Он учится контролировать свою силу, но у него получается не всегда, и тогда он злится. И тогда мои внутренности словно опаляет огнем, а боль выворачивает наизнанку.

Тогда, в тот вечер, я уселась рядом с Кмерланом на жесткую кровать и долго рассказывала ему о Тмиру и о доме, который нас там ждет. Я хотела бы увидеть своего отца больше всего в жизни. Я хотела бы, что он узнал взрослого Кмерлана, чтобы рассказал ему те сказки, что рассказывал мне, чтобы поцеловал его и заплакал от счастья.

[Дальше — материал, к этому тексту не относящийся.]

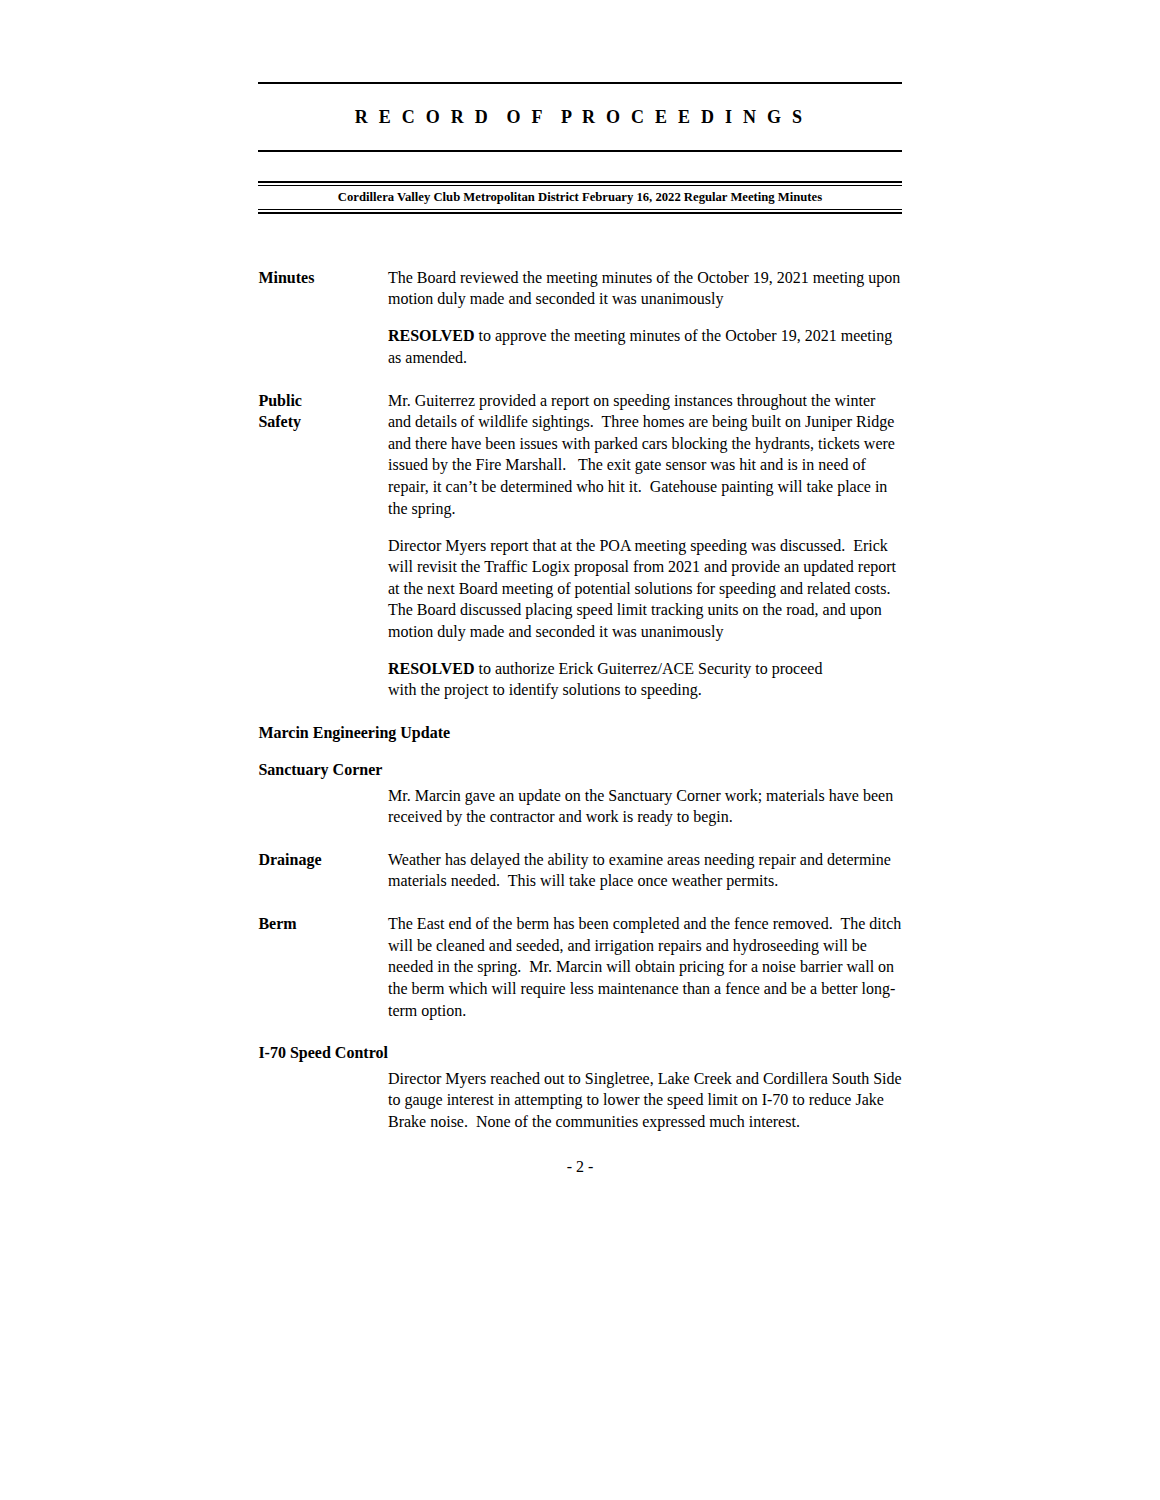R E C O R D O F P R O C E E D I N G S
Cordillera Valley Club Metropolitan District February 16, 2022 Regular Meeting Minutes
| Minutes | The Board reviewed the meeting minutes of the October 19, 2021 meeting upon motion duly made and seconded it was unanimously RESOLVED to approve the meeting minutes of the October 19, 2021 meeting as amended. |
| Public Safety | Mr. Guiterrez provided a report on speeding instances throughout the winter and details of wildlife sightings. Three homes are being built on Juniper Ridge and there have been issues with parked cars blocking the hydrants, tickets were issued by the Fire Marshall. The exit gate sensor was hit and is in need of repair, it can’t be determined who hit it. Gatehouse painting will take place in the spring. Director Myers report that at the POA meeting speeding was discussed. Erick will revisit the Traffic Logix proposal from 2021 and provide an updated report at the next Board meeting of potential solutions for speeding and related costs. The Board discussed placing speed limit tracking units on the road, and upon motion duly made and seconded it was unanimously RESOLVED to authorize Erick Guiterrez/ACE Security to proceed with the project to identify solutions to speeding. |
Marcin Engineering Update
Sanctuary Corner
Mr. Marcin gave an update on the Sanctuary Corner work; materials have been received by the contractor and work is ready to begin.
| Drainage | Weather has delayed the ability to examine areas needing repair and determine materials needed. This will take place once weather permits. |
| Berm | The East end of the berm has been completed and the fence removed. The ditch will be cleaned and seeded, and irrigation repairs and hydroseeding will be needed in the spring. Mr. Marcin will obtain pricing for a noise barrier wall on the berm which will require less maintenance than a fence and be a better long-term option. |
I-70 Speed Control
Director Myers reached out to Singletree, Lake Creek and Cordillera South Side to gauge interest in attempting to lower the speed limit on I-70 to reduce Jake Brake noise. None of the communities expressed much interest.
- 2 -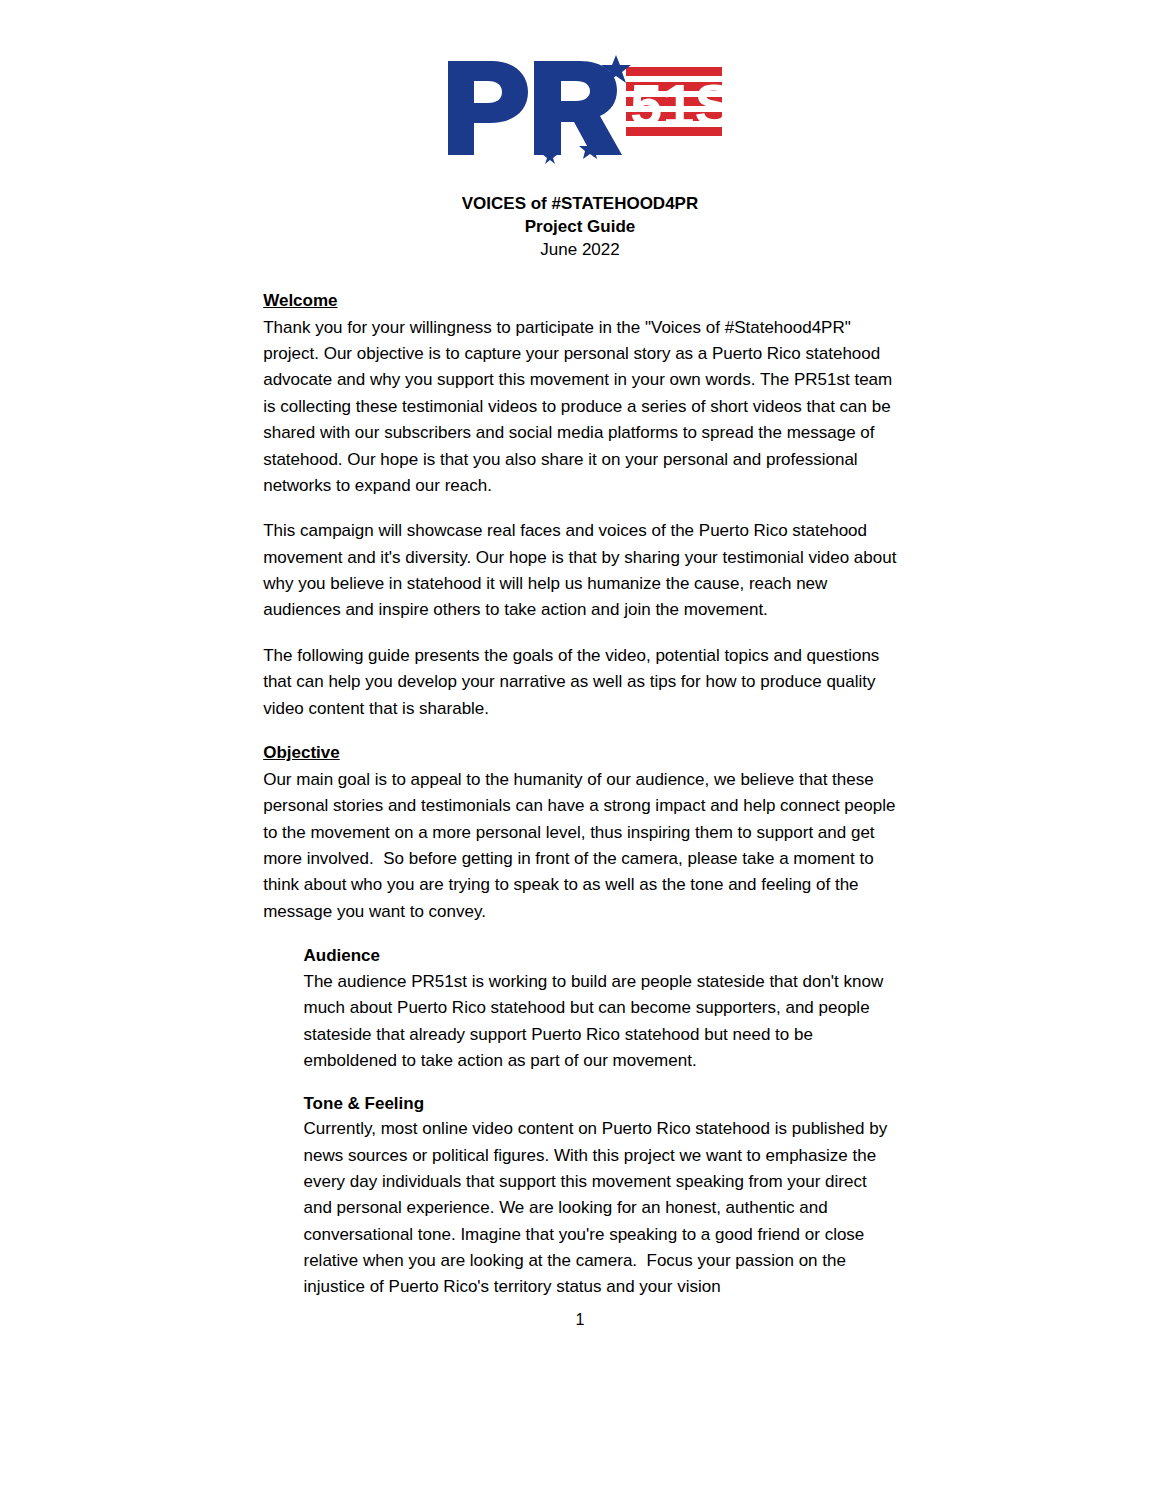51ST
VOICES of #STATEHOOD4PR Project Guide June 2022
Welcome
Thank you for your willingness to participate in the "Voices of #Statehood4PR" project. Our objective is to capture your personal story as a Puerto Rico statehood advocate and why you support this movement in your own words. The PR51st team is collecting these testimonial videos to produce a series of short videos that can be shared with our subscribers and social media platforms to spread the message of statehood. Our hope is that you also share it on your personal and professional networks to expand our reach.
This campaign will showcase real faces and voices of the Puerto Rico statehood movement and it's diversity. Our hope is that by sharing your testimonial video about why you believe in statehood it will help us humanize the cause, reach new audiences and inspire others to take action and join the movement.
The following guide presents the goals of the video, potential topics and questions that can help you develop your narrative as well as tips for how to produce quality video content that is sharable.
Objective
Our main goal is to appeal to the humanity of our audience, we believe that these personal stories and testimonials can have a strong impact and help connect people to the movement on a more personal level, thus inspiring them to support and get more involved. So before getting in front of the camera, please take a moment to think about who you are trying to speak to as well as the tone and feeling of the message you want to convey.
Audience
The audience PR51st is working to build are people stateside that don't know much about Puerto Rico statehood but can become supporters, and people stateside that already support Puerto Rico statehood but need to be emboldened to take action as part of our movement.
Tone & Feeling
Currently, most online video content on Puerto Rico statehood is published by news sources or political figures. With this project we want to emphasize the every day individuals that support this movement speaking from your direct and personal experience. We are looking for an honest, authentic and conversational tone. Imagine that you're speaking to a good friend or close relative when you are looking at the camera. Focus your passion on the injustice of Puerto Rico's territory status and your vision
1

Цили видел его в тот день, когда к ним явилась Энефрет, а я не видела своего отца уже очень долго. Я боюсь, что он решит идти на войну, и тогда я могу потерять его. От этой мысли внутри все стягивается в ноющий узел. Мой старый отец еще может держать в руках меч. Фиуры деревень отправляли в войско Мланкина своих сыновей, но если отправлять было некого, шли сами.

Я знаю, что Цили тоже думает об этом. А еще о той цепи, что связала нас троих до рождения ребенка. Он готов был ехать, готов был сражаться, но теперь вынужден, как трус, сидеть в тылу.

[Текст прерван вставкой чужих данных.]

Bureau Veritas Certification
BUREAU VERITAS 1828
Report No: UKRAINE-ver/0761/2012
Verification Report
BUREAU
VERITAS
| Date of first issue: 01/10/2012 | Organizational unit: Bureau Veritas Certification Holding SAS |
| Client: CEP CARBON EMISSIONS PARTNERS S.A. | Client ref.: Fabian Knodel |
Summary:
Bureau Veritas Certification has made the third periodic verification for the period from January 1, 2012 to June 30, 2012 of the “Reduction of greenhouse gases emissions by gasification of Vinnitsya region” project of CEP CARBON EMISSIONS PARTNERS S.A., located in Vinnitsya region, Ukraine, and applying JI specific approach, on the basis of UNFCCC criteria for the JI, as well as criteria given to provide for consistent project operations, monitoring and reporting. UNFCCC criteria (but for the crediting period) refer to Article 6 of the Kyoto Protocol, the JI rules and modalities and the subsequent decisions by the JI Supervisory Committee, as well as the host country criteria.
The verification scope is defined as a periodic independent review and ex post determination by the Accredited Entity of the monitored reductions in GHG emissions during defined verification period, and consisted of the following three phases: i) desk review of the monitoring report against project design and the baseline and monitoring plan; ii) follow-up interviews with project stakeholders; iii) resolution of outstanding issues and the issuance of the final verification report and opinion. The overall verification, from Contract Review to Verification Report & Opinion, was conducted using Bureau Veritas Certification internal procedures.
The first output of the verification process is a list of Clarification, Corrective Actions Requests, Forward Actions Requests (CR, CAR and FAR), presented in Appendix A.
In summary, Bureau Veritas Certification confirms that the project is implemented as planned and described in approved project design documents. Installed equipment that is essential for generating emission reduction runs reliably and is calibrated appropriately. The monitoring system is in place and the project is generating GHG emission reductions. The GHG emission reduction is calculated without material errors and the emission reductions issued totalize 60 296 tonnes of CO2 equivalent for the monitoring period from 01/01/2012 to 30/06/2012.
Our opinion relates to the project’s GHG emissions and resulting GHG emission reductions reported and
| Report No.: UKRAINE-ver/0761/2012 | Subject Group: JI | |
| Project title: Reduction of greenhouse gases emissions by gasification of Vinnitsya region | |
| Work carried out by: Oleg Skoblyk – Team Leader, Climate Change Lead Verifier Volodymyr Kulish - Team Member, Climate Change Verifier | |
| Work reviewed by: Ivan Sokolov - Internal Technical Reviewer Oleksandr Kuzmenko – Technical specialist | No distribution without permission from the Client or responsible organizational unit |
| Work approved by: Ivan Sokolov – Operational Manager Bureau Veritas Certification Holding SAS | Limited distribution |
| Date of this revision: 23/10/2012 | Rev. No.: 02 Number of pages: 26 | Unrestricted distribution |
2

— Я не могу ехать, мне больно, — говорю я сегодня утром, и лицо фиура вытягивается от плохо скрываемого разочарования. — Я прошу тебя дать мне передышку до завтрашнего утра, фиур. Ведь вряд ли вы хотите, чтобы правительница Асморанты потеряла свое дитя по пути домой.

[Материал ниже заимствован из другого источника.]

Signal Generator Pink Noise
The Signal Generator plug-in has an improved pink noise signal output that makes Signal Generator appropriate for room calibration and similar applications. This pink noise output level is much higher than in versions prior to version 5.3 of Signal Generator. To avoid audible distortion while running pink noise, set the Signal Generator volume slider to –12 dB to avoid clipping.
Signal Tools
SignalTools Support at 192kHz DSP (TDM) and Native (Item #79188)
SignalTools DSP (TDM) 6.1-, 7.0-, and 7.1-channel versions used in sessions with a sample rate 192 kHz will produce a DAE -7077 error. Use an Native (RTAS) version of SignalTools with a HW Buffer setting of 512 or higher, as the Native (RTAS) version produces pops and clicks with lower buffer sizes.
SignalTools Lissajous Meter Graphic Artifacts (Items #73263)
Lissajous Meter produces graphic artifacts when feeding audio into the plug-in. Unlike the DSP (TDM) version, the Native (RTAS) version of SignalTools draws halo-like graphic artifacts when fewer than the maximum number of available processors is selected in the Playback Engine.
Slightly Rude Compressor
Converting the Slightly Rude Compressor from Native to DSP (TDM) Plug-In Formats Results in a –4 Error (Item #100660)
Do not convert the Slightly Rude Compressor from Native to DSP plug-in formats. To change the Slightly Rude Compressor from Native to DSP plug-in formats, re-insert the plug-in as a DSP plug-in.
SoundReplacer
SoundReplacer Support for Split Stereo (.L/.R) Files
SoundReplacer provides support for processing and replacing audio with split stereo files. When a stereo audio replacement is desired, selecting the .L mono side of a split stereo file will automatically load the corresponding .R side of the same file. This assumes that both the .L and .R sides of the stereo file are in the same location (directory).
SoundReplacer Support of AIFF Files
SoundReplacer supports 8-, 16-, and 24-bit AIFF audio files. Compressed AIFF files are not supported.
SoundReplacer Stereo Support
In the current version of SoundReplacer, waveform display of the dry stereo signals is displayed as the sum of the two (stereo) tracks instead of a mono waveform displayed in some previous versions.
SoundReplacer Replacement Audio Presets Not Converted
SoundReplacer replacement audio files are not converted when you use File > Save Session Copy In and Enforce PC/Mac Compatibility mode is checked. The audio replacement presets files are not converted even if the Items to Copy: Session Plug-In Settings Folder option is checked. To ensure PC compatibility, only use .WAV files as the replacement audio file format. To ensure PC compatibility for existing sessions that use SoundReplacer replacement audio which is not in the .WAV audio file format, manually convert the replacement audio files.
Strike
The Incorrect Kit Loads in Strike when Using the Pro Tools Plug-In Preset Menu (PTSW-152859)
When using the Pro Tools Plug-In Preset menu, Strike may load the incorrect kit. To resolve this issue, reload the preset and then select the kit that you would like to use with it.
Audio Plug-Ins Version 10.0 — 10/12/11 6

— Правитель просил не медлить. Мы дадим тебе лучших лошадей, син-фира, — говорит его жена. — Выпал снег, на санях ты и не почувствуешь, как домчишься.

Они так хотят побыстрее избавиться от неудобной гостьи, что говорят глупости. Я открываю рот, чтобы сказать ей, что дело не в поездке, но тут в мои мысли врывается голос ребенка.

«Скажи ей, что ее сын умер на поле боя. Скажи, что скороход вскоре принесет к ее дому его одежду — когда войска пересчитают убитых и раненых».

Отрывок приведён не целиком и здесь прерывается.